Clinical trials are the vessel to developing clinical research programs that drive the advancement of medicine. The core objective of a clinical trial is to find new and improved methods of treating, preventing, screening for, and diagnosing different health concerns. Human volunteers, also known as participants, work with doctors and researchers to evaluate new medical treatments, drugs, devices, novel surgical procedures, diagnostic tests, or gene therapies. This makes it possible to apply the latest scientific and technological advances to patient care.
Clinical trials are conducted in phases. Each new phase of a clinical trial builds on the information collected from the previous stage. Participants may be eligible for clinical trials in different phases, depending on their overall condition. Most participants take part in phase III and phase IV trials.
Phase I: This is the beginning of a new research treatment that is given to a small number of participants and emphasizes safety.
Phase II: This phase determines the effect of a research treatment on the particular disease or condition being evaluated.
Phase III: This phase compares the new treatment with the standard treatment and studies the different populations and different dosages.
Phase IV: This phase applies the new treatment to the general patient (after FDA approval for marketing).
Each clinical trial will vary on who is deemed eligible to participate. Each clinical trial is designed to meet specific research criteria and will enroll participants with certain conditions or symptoms. Some clinical trials will enroll people who have a been diagnosed with a specific disease or condition. Others may enroll healthy participants to test new approaches to prevention, diagnosis, or screening.
All participants will face a new frenzy of medical terms and procedures. Fears and myths about being experimented on are common concerns for participants who are thinking about joining a clinical trial. While there will always be fears of the unknown, making sure you understand the procedures and what is being asked of you prior to joining a clinical trial will help alleviate some anxiety.
People participate in clinical trials for a variety of reasons. Some may want to play an active role in their personal health by gaining access to cutting-edge research treatments.
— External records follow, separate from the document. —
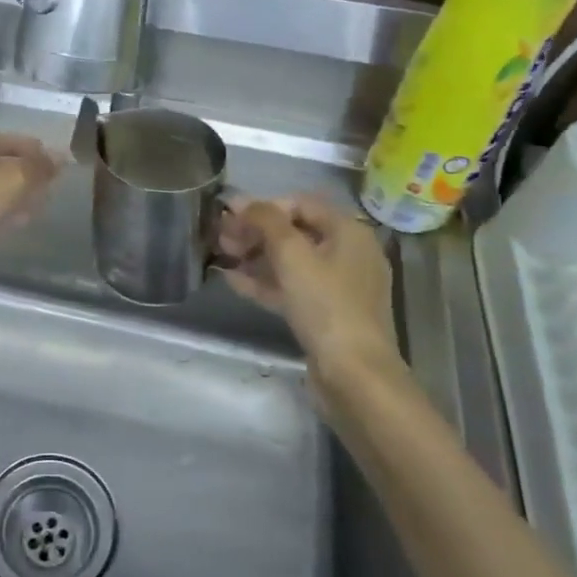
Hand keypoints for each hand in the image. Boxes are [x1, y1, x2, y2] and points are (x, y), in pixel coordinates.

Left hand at [0, 131, 59, 256]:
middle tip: (45, 180)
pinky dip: (1, 213)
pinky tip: (18, 222)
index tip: (46, 155)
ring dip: (13, 194)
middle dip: (20, 171)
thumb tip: (60, 157)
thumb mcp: (12, 179)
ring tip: (38, 202)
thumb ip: (38, 167)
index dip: (22, 144)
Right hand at [219, 195, 410, 405]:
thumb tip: (242, 201)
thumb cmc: (326, 305)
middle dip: (256, 232)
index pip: (301, 203)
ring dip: (256, 256)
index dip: (264, 206)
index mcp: (348, 231)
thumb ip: (266, 220)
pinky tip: (233, 281)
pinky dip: (265, 282)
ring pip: (291, 262)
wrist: (354, 375)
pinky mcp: (326, 314)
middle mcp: (348, 253)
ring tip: (223, 257)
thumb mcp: (292, 255)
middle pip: (295, 232)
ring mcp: (338, 286)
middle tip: (221, 239)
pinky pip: (292, 288)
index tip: (230, 217)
Some may want to help others by contributing to the advancement of medical research. Others may be seeking decreased costs for treatment of a disease, as many of the tests and doctor visits that are directly related to the clinical trial are paid for by the party sponsoring the study.
Regardless of the reason why an individual chooses to take part, clinical trials offer hope for many people and an opportunity to assist researchers find better, future treatments.